L'équipe de recherche a surtout réussi à montrer la relation fondamentale entre la privation de sommeil et l'accroissement de la pente des ondes lentes, ce qui les a conduits à utiliser cette pente comme indicateur de l'homéostasie du sommeil.

Ils ont également révélé le mécanisme de corrélation entre la mémoire et le sommeil chez la souris. Pendant la journée, c'est-à-dire le moment de repos chez la souris, les troubles de mémoire apparaissent lorsque la privation de sommeil suit immédiatement l'acquisition de données. La nuit par contre, cette privation de sommeil n'entraîne pas de troubles mémoriels.
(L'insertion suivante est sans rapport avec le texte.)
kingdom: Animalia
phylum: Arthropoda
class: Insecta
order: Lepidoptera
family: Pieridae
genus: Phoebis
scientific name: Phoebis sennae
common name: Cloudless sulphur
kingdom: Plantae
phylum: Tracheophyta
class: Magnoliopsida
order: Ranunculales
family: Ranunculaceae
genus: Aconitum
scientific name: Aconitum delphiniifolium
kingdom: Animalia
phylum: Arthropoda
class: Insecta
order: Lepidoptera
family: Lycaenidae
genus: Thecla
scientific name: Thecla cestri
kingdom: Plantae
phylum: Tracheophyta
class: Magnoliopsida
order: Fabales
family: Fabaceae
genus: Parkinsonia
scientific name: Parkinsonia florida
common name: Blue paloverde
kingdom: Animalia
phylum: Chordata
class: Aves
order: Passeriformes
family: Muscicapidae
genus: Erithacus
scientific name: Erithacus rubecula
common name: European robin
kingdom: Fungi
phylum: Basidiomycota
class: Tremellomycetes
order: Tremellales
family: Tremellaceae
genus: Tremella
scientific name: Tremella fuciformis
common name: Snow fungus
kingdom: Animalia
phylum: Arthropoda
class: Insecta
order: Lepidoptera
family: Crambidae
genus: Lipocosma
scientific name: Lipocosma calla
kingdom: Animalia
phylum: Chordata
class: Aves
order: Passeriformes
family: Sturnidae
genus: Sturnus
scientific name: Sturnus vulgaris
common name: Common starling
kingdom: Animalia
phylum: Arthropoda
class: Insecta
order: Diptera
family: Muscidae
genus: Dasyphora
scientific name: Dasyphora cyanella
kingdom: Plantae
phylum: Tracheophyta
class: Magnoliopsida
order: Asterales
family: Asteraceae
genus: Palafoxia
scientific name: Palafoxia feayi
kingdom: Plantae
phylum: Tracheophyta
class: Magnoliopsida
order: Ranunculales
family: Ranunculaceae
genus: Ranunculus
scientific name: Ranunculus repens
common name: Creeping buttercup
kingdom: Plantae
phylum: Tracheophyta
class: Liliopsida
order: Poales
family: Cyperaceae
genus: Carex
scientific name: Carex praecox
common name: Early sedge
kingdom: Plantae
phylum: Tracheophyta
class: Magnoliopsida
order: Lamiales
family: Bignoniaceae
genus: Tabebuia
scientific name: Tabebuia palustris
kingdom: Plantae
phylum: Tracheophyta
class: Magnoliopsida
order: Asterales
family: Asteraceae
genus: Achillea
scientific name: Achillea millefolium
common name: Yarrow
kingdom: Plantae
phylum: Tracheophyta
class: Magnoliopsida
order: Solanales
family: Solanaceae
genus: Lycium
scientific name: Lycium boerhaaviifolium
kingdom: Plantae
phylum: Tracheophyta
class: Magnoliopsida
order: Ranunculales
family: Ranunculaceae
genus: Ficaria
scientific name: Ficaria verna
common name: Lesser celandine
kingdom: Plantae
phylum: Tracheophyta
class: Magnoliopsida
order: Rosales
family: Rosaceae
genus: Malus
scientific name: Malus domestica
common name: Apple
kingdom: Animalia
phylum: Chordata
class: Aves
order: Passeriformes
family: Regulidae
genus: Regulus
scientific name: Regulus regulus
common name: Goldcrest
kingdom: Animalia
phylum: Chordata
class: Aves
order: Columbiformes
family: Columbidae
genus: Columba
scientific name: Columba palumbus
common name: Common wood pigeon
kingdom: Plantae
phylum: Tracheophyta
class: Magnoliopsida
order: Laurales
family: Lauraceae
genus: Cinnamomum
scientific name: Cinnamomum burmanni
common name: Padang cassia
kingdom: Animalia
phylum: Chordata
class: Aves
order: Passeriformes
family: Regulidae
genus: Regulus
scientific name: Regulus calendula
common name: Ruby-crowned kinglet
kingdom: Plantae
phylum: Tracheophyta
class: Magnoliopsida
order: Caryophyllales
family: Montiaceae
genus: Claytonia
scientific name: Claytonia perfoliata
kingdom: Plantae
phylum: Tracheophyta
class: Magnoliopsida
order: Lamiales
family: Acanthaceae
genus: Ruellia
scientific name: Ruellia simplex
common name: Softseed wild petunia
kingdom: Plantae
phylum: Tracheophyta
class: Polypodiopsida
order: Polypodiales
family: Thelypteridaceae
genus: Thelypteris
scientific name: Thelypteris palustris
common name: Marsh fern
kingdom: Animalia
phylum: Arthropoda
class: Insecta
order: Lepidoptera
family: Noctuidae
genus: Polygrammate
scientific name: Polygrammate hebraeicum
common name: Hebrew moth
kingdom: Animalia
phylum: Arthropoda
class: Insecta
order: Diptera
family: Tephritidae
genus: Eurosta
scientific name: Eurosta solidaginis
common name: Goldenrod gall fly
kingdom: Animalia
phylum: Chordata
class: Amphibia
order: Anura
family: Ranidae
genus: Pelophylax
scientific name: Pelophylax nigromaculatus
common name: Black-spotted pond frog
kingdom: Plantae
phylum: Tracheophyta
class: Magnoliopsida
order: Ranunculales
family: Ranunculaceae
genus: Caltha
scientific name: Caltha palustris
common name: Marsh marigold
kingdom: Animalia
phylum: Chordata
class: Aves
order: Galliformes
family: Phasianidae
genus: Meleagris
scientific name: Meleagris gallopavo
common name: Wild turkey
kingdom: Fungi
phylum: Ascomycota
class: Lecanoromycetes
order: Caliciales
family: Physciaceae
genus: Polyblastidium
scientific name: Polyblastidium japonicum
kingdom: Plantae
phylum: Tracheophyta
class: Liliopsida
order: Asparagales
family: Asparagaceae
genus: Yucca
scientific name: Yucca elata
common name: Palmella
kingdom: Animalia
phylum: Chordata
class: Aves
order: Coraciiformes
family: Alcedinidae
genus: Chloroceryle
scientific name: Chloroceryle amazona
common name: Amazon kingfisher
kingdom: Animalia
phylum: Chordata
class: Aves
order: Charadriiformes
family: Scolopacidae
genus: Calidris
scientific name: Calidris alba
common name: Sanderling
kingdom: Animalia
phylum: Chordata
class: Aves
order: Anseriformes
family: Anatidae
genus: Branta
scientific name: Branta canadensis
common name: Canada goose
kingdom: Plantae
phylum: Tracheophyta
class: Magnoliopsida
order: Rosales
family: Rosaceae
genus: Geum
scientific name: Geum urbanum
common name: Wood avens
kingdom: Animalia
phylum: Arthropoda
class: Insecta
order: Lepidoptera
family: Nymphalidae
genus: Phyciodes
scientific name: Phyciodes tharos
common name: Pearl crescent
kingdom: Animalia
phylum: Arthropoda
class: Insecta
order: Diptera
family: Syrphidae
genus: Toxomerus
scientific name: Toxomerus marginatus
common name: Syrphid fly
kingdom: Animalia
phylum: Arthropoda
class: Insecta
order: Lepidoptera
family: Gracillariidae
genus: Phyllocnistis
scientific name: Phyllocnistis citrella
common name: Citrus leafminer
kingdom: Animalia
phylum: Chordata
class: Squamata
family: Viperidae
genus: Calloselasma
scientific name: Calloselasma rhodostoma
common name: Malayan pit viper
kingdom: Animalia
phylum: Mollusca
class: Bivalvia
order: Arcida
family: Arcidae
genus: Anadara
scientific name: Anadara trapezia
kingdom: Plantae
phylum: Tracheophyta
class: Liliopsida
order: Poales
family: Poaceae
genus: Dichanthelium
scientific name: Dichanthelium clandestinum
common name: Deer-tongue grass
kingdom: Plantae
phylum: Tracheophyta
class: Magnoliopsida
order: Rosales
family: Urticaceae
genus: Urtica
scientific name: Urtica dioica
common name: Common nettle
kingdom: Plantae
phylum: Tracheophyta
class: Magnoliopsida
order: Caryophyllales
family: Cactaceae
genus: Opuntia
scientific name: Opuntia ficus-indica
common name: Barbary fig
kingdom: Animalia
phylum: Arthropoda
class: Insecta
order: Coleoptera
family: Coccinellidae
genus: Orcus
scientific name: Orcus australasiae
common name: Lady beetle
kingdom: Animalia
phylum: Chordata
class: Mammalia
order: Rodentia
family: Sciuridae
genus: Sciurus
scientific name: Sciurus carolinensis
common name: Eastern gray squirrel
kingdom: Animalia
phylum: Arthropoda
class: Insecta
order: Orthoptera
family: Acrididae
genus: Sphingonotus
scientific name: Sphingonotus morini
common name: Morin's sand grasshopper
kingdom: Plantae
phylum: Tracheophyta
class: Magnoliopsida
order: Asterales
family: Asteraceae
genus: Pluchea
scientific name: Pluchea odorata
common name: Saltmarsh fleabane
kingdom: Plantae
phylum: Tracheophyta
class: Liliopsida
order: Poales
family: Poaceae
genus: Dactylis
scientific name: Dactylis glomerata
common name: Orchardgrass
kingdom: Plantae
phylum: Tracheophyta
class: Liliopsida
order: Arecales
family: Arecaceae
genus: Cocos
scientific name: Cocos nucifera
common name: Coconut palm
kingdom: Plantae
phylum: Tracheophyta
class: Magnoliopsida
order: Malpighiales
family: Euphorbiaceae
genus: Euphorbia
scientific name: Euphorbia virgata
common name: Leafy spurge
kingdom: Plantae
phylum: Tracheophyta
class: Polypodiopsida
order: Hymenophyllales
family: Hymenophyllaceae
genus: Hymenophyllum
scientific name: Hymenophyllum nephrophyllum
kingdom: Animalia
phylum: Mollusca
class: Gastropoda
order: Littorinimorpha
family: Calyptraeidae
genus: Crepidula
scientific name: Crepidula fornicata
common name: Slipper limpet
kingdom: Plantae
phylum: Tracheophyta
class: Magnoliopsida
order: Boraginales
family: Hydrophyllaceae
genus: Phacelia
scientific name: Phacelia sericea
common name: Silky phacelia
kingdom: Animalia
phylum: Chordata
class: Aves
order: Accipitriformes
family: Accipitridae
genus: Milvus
Les chercheurs ont également montré que les neurones cholinergiques du prosencéphale basal (PB) jouaient un rôle fondamental pour le sommeil réparateur, par exemple après une longue période d'activité. En mesurant les régulateurs de l'activité cytokine et l'induction des cellules microgliales entre autres, les chercheurs ont fait d'autres découvertes révélant une association intéressante entre sommeil et système immunitaire.

Ces travaux ont permis au projet de définir de nouvelles approches diagnostics pour étudier la régulation du sommeil, ce qui en retour permettra d'obtenir une recherche et des essais plus efficaces. La découverte de traitements viables soignant la dépression ou l'insomnie est maintenant à portée de main.